她借着月光在溪边洗了污垢,摸黑找到了杂草丛里的人。

“苏肆雪?”

段阑噫擦去那张苍白无血色脸上的泥污,微弱的呼吸若有若无的打在手背,她轻轻晃了晃人的胳臂:“再不醒,我便自己走了。”

苏肆雪发生细微的□□,额发被冷汗浸湿,湿漉漉的贴在脸上,两条秀丽的眉毛紧紧的拧着,似乎痛苦极了。

段阑噫察觉到什么,立刻扳着人的肩翻过身,整片背后都呈现着暗红色,已经分辨不出衣衫的原本颜色,躺过的草茎上落下一滴血珠。

她连忙去扒那单薄的衣裳,却在触到衣领时被一只手死死攥住了手腕,力气大到骨头即将错位。

昏迷的人突然睁开了眼睛,眼中血丝遍布,声音嘶哑:“别碰……”

段阑噫不明白这人这种情况下为何还要忌讳男女之情,她没好气道:“不想要命了?”

苏肆雪拍开朝自己伸来的另一只手,抗拒着躲避,执拗道:“……别碰。”

说完,眼睛一阖,又晕了过去。

“……”

遇到个如此洁身自好的君子,段阑噫彻底没了脾气,撕下自己的里衣,缠绕在苏肆雪的手臂上,简单处理好箭伤。

朝那无知无觉人的道:“每次碰见你都带着一身伤,再有下次,本公主可以考虑去学医了。”

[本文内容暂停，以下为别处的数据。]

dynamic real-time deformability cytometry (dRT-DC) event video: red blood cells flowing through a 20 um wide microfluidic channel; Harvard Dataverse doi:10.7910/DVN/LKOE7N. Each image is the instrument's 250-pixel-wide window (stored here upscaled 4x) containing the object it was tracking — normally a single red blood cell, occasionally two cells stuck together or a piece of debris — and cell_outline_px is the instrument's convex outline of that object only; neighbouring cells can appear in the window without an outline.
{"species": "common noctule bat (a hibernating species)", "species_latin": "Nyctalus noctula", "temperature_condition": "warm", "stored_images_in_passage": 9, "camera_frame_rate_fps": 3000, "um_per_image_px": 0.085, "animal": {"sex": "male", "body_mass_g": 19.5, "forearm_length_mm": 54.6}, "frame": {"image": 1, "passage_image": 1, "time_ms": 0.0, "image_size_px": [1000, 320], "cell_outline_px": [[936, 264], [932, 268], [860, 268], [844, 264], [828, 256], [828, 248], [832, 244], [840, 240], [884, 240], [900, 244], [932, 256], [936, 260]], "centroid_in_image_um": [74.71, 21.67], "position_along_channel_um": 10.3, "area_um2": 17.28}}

苏肆雪眼下伤的太严重,必须尽快救治,待在原地干等着人来找无疑不是个办法。加上夜黑风高,不保证这荒郊野岭是否会有猛兽出没,需得找个安全的地方安顿。

段阑噫费劲的托起苏肆雪,将人安置在后背,身体的重量下来那一刻,肩胛骨一阵辣疼,她没忍住“嘶”了一声,撑着这具看似瘦弱实际沉重的躯体起身,在地上挑了根结实的木棍当拐杖,一深一浅的寻找着落脚点。

犹如七年前那大雨滂沱南山别苑。

第二次了。

段阑噫在心里默默记账。

更深人静,山壁滴水声空灵,苏肆雪的意识回笼,眯着眼打量昏暗的山洞,她靠在一块石头上,几步外是燃烧是篝火。

唇角碰上一片梧桐叶,里面盛着一湾清水。

抬眼看去,是一张唇红齿白,皎若秋月的脸庞,尽管此时显色有些狼狈,青丝凌乱,发间藏着有一片不起眼的枯叶。

段阑噫被盯的浑身不适,有些颇为粗暴的把梧桐叶怼进人唇瓣间。

清凉的水下肚,肿疼的喉咙得到了缓解,苏肆雪低低咳嗽,缓冲了片刻:“对不起,连累你一起掉下来……”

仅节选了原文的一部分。